Where's the positive message? This is Star Trek, right? I saw little to no optimism in that future. I remember 30 years ago when Nick Meyers was criticized for making Starfleet more militaristic. But that was nothing compared to this. And those uniforms! When Kirk and the others had those gray uniforms with the state trooper hats on, it almost looked like Starship Troopers (a film I hated). Again, show us you have a clue what Star Trek is about.

Is revenge the only story movies can tell these days? The '09 film was all about Nero taking his revenge; this film was almost called Vengeance, and Kirk wants revenge for the death of Pike (which was unfortunate because he was a great character). Is there no longer any other motivation in movies? Yes, yes, Kirk says at the end that while we have the desire for revenge, that isn't who we are -- after we just spent two hours on it.

I hate it when one movie in a series winks at the audience by quoting another movie in the series. (Star Wars is particularly guilty of this.) The end of Into Darkness with the Kirk/Spock roles reversed felt a little cheap. Clever? Maybe, but it's time for something original. And with this in mind, as great as Karl Urban is in the role of McCoy, he was given little to do but recite some of McCoy's greatest hits.
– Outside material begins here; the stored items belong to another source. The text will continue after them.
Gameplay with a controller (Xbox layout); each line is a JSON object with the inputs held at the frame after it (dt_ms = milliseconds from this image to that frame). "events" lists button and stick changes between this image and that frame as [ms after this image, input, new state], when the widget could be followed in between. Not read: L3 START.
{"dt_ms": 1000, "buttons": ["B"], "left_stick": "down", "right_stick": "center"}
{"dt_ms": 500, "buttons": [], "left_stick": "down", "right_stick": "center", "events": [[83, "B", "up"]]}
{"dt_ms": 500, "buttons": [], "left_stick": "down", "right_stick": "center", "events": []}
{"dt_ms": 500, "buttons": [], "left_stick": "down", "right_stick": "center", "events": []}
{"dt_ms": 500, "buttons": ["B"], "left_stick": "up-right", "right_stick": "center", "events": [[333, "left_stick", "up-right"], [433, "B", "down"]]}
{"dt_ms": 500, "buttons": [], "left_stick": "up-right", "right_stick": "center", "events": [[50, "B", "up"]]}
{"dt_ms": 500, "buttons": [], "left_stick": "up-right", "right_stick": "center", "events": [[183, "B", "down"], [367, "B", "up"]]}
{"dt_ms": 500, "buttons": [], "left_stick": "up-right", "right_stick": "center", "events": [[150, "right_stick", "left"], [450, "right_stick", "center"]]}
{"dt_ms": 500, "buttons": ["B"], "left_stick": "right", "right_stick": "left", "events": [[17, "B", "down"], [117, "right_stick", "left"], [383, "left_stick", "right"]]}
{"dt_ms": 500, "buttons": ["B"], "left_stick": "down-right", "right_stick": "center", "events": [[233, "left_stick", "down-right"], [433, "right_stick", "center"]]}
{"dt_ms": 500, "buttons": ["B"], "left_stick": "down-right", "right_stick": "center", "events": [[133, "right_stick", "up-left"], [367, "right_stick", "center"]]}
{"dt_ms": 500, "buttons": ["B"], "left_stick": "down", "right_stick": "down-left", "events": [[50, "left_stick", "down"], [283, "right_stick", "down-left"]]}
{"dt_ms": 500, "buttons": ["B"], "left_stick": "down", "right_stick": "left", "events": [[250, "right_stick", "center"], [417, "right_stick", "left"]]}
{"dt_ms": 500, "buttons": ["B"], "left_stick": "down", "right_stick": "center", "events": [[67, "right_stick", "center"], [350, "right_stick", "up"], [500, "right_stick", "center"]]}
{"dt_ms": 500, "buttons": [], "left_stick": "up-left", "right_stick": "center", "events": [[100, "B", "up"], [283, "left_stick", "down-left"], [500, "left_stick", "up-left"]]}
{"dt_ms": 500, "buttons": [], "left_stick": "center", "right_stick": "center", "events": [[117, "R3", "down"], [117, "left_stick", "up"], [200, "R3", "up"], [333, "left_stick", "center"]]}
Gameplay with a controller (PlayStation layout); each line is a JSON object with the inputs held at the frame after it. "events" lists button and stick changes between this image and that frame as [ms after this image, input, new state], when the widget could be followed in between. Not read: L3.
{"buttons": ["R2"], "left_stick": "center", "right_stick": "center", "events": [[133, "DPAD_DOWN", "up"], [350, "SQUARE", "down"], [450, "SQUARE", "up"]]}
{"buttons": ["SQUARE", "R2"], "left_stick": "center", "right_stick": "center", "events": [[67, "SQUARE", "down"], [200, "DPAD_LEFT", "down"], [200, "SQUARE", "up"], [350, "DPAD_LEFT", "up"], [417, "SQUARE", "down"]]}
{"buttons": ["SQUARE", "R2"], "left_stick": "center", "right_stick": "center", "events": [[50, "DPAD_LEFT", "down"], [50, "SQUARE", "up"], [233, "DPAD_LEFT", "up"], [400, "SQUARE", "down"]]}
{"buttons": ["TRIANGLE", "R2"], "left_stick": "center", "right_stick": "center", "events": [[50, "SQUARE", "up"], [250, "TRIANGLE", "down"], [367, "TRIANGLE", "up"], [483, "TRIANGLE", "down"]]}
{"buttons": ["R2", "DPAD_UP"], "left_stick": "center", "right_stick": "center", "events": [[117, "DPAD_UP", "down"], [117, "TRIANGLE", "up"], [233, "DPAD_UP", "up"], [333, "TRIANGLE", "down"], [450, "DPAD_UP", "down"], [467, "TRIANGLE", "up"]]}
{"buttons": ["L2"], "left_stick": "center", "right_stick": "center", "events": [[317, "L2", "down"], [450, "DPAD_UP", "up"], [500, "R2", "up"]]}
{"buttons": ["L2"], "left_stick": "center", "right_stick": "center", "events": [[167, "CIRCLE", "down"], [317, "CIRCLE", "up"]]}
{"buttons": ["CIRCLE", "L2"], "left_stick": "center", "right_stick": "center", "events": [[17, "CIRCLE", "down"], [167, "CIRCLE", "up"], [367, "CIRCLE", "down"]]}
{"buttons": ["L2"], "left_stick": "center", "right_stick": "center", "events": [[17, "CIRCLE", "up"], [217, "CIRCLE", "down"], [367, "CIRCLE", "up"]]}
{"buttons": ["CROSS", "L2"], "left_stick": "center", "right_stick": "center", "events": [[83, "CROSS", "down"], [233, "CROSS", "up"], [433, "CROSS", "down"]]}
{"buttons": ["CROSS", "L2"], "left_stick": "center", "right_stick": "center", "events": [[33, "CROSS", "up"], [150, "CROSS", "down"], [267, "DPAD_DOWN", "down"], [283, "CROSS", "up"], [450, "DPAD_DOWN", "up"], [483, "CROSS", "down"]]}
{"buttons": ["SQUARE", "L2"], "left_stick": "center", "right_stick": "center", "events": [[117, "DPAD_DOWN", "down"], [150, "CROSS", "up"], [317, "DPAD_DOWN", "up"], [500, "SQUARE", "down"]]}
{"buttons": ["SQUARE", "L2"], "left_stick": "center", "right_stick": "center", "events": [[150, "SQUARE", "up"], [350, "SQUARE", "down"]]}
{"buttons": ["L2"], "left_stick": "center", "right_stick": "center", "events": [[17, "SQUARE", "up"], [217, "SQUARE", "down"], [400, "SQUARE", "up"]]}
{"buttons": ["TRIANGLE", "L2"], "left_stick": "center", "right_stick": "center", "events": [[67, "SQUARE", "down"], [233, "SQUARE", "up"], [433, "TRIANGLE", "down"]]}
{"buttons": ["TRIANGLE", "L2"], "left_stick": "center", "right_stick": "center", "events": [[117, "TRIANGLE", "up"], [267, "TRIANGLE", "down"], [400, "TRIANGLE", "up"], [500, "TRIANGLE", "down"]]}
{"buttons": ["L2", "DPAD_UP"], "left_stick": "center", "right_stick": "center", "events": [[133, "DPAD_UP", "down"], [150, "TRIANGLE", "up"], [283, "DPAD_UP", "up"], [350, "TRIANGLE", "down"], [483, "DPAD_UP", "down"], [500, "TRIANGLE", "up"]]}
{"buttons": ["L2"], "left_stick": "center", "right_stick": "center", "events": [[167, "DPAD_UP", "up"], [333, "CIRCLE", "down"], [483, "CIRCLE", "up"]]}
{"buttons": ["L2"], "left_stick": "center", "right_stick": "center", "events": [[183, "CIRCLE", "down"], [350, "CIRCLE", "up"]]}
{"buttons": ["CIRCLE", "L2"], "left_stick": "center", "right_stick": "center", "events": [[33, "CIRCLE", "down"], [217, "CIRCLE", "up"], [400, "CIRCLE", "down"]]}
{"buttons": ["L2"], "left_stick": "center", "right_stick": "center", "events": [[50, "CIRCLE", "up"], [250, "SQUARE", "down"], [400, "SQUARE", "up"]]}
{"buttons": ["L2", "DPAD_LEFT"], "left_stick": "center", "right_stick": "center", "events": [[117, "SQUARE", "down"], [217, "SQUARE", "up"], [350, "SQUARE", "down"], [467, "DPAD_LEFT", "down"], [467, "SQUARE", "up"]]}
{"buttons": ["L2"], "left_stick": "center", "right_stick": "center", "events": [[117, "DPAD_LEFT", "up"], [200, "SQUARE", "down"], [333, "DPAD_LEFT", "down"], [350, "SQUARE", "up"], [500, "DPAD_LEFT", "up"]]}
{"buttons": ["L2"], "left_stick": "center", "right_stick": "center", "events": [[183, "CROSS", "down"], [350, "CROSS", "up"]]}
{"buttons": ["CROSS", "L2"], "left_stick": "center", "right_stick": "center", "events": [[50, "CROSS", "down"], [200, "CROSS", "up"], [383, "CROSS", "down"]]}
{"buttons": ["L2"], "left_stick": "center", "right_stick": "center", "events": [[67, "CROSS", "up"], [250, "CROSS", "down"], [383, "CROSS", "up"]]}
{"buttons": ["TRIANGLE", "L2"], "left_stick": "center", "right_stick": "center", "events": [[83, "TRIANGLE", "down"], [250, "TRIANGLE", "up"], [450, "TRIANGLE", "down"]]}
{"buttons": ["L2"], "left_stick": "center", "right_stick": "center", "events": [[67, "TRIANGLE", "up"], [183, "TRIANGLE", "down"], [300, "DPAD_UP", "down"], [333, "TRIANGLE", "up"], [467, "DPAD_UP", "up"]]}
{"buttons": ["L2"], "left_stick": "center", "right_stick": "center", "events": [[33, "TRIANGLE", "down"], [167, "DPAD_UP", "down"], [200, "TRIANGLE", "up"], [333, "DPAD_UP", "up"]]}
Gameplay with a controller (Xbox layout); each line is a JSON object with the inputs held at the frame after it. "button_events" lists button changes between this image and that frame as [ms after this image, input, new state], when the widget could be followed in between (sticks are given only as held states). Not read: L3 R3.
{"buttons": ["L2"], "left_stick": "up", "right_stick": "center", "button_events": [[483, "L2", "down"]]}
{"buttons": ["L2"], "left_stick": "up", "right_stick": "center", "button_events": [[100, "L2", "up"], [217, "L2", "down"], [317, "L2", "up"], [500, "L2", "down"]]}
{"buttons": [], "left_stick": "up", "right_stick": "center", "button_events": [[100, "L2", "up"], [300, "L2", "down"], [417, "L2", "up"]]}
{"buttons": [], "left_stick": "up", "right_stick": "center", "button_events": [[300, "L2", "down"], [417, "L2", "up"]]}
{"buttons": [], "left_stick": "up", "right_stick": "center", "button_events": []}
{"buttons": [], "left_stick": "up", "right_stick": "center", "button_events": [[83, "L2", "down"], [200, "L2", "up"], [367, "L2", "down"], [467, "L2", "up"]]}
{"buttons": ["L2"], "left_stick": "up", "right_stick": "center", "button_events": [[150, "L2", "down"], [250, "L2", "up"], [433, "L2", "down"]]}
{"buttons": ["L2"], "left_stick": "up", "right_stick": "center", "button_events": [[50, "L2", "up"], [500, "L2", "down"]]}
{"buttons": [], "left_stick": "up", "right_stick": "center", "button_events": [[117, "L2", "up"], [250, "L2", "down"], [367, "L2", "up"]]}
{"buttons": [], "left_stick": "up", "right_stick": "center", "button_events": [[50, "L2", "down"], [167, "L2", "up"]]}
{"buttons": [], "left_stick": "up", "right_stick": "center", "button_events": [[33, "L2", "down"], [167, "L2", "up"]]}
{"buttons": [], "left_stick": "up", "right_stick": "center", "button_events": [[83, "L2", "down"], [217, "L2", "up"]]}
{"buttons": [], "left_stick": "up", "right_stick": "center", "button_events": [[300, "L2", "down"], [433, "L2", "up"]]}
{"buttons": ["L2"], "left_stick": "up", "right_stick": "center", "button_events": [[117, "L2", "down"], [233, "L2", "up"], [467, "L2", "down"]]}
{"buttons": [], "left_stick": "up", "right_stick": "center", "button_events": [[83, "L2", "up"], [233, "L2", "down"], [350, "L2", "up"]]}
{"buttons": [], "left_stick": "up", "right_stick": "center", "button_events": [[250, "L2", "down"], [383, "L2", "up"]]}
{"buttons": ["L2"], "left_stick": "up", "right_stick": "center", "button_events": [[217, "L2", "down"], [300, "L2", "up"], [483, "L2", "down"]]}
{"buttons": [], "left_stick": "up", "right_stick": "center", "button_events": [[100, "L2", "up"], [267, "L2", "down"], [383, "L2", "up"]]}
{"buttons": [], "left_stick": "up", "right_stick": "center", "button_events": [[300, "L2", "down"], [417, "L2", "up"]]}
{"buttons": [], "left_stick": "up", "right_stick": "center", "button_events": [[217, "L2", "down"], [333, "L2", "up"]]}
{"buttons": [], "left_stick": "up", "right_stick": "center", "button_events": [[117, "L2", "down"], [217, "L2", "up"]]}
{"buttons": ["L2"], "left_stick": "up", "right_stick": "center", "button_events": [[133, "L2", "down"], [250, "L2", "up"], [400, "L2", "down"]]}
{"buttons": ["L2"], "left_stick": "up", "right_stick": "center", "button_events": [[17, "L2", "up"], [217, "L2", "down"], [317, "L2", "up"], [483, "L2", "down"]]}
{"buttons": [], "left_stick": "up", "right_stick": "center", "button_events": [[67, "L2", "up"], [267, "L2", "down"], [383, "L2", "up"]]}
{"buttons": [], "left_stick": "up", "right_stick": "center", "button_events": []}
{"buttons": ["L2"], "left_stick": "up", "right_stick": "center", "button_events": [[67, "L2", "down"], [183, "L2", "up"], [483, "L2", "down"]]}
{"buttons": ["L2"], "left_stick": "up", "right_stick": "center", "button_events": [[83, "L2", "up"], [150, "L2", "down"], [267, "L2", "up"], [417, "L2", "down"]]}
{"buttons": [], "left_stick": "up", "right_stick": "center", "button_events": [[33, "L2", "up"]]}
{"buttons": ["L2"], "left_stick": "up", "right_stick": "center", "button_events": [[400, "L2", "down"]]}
The visit to Kronos (isn't it Qu'onos?) was too dark. I never like when ships are flying through undefined buildings, under arches and what have you. We need a sense of where they are to be part of the drama. Also 5 minutes of Klingons? Felt tacked on.

I did really enjoy Pine and Quinto as Kirk and Spock. These guys have it down. The rest of the cast was also very good, if only they'd been given more to do. Weller was a bit too one-note. There was no complexity to his character at all. And I don't believe the head of Starfleet would really sacrifice everyone on board the Enterprise to start a war. Gene Roddenberry's Star Trek was filled with good people; we're led to believe that only our heroes are enlightened. Cumberbatch was good as Khan, but it takes something away from Khan when he had to share the villain's spotlight with Weller. (And come on, the USS Vengeance? Is this the mirror universe?) Much has been made of Cumberbatch's commanding voice, but his enunciation in the scene where he's first talking to Kirk was almost ridiculous. Alice Eve was good, although I was surprised there was not even a hint of her romance with Kirk.

And enough with the goddamn lens flares. They're horrible. Every one of them stops the movie cold because it takes you out of the film. Their presence in every movie he makes tells me Abrams is not nearly the master filmmaker we're told he is. I'm afraid for the Star Wars universe.

Bring on another director for the next Trek, maybe some other writers too. There are other writers who get Trek very well, and not just Gene Coon and Gene Roddenberry; the likes of Ron Moore, Ira Behr, and Rene Echevarria could do a great job. Trek works best on TV, but I'd take an original series film (well, not V) over more of this.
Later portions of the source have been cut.